Rough, steeply sloping ground and fallen trees made Zach's trip down to the riverbank slower than it might have been. Captain Anderson couldn't come back up much faster, even if he was on horseback. Sketching a salute to Forrest, he said, “What's up, sir?”
Forrest pointed toward the fort. “I'm going to give those people in there a chance to surrender. Sometimes it works, sometimes it doesn't.”
“Sure worked in Union City three weeks ago.” A smile stole over Anderson's face. “Poor Colonel Hawkins has surrendered to you twice now, even though you were only there once.”
“Well, so he has.” Forrest. grinned, too. His detachment under Colonel Duckworth that intimidated-buffaloed, really-the luckless Isaac Hawkins into yielding Union City was a good deal weaker than the force that surrendered to it. A lot of the Federal officers who went into captivity were furious at their commander-which did them no good at all.
“All right, sir.
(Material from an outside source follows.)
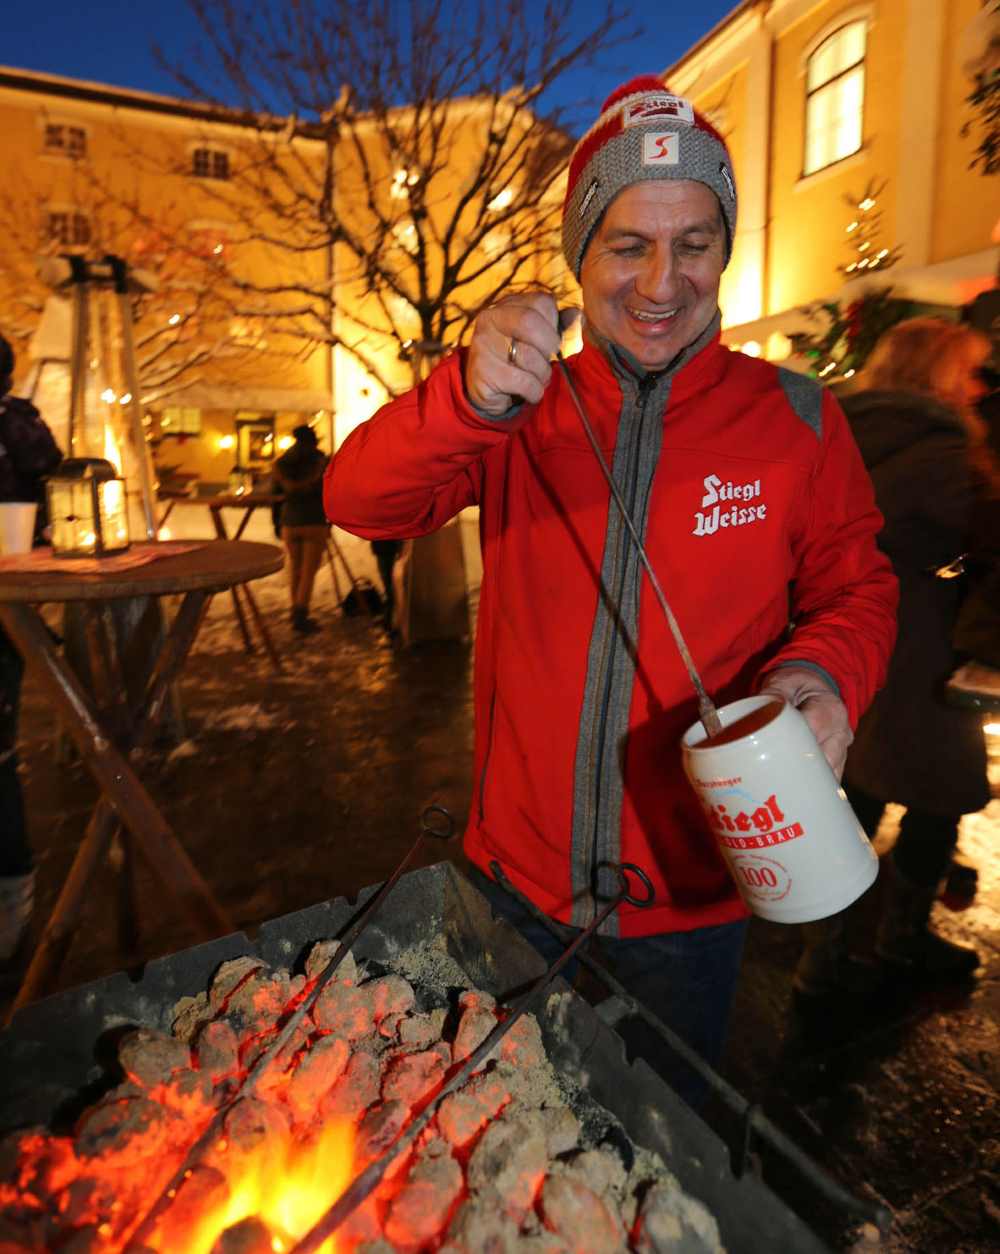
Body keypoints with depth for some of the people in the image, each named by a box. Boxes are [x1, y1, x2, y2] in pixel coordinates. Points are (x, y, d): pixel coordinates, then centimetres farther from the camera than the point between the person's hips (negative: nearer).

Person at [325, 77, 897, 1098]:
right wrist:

Let's see if they'll throw in the sponge.” Captain Anderson always had paper and pencil handy. “Go ahead.”
“Headquarters Forrest's Cavalry. Before Fort Pillow, April twelfth, eighteen sixty-four.” Forrest had sent in a lot of surrender demands; he could begin one without even needing to think about it. His aide-de-camp scribbled furiously. Then the general commanding paused. “What's the name of the Yankee son of a bitch in charge there?”
Charles Anderson always had such minutiae at his fingertips; he made a good aide-de-camp. “Booth, Sir — Lionel Booth. He's a major.”
“Yes, I remembered that. Well, then.” He paused again. Captain Anderson poised the pencil. Forrest resumed: “Major Booth, commanding United States forces, Fort Pillow. Major…” He weighed phrases in his mind. “The officers and men of Fort Pillow have fought well…” As usual, fought came out as fit. This time, he shook his head. “No, that won't do. It hasn't got the right pitch to it.”
“Start again, sir?” Anderson asked; he'd seen Forrest edit despatches on the fly before.
“Reckon I'd better. How's this…?” Forrest said. “The conduct of the officers and men garrisoning Fort Pillow has been…” the delay this time was to let Anderson's pencil catch up “… such as to entitle them to being treated as prisoners of war.” Listening, he nodded. “Yes, that'll do.”
''I'm up with you, sir,” Captain Anderson said. “What next?”
“I demand the unconditional surrender of this garrison, promising you that you shall be treated as prisoners of war.” Forrest knew he'd repeated himself, but let it go. The Federals were bound to be anxious about the point. He went on, “My men have received a fresh supply of ammunition, and from their present position can easily assault and capture the fort.”
“Every word of that's true,” his aide-de-camp said when he caught up with Forrest's dictation. He grinned again; Forrest and the commanders who served under him had lied like Ananias in several surrender demands, most recently the one that bagged Union City. They didn't always work, either; the fortress up at Paducah, Kentucky, had held out against his forces not long before, even though his men controlled most of the town for half a day. “Now for the warning?” Anderson asked.
“Oh, yes.” Even though the Federals inside Fort Pillow couldn't hear him, Bedford Forrest sounded lion-fierce as he continued.
“Should my demand be refused, I cannot be responsible for the fate of your command. Respectfully, N.B. Forrest, Major-General commanding… Read that back to me, Anderson.”
“Yes, sir,” Anderson said, and then, when it was done, “Does it suit you?”
“Yes, it'll do,” Forrest said.
“Shall I deliver it to the enemy myself?” Anderson asked.
“No, I want you back down by the river, fast as you can get there,”
Forrest replied. “I'll send somebody else.” He looked around for another man and spotted one of General Chalmers's staff officers not far away, ready to do anything Chalmers might require of him. Well I need him more than Jim does now, Forrest thought. “Captain Goodman!” he called.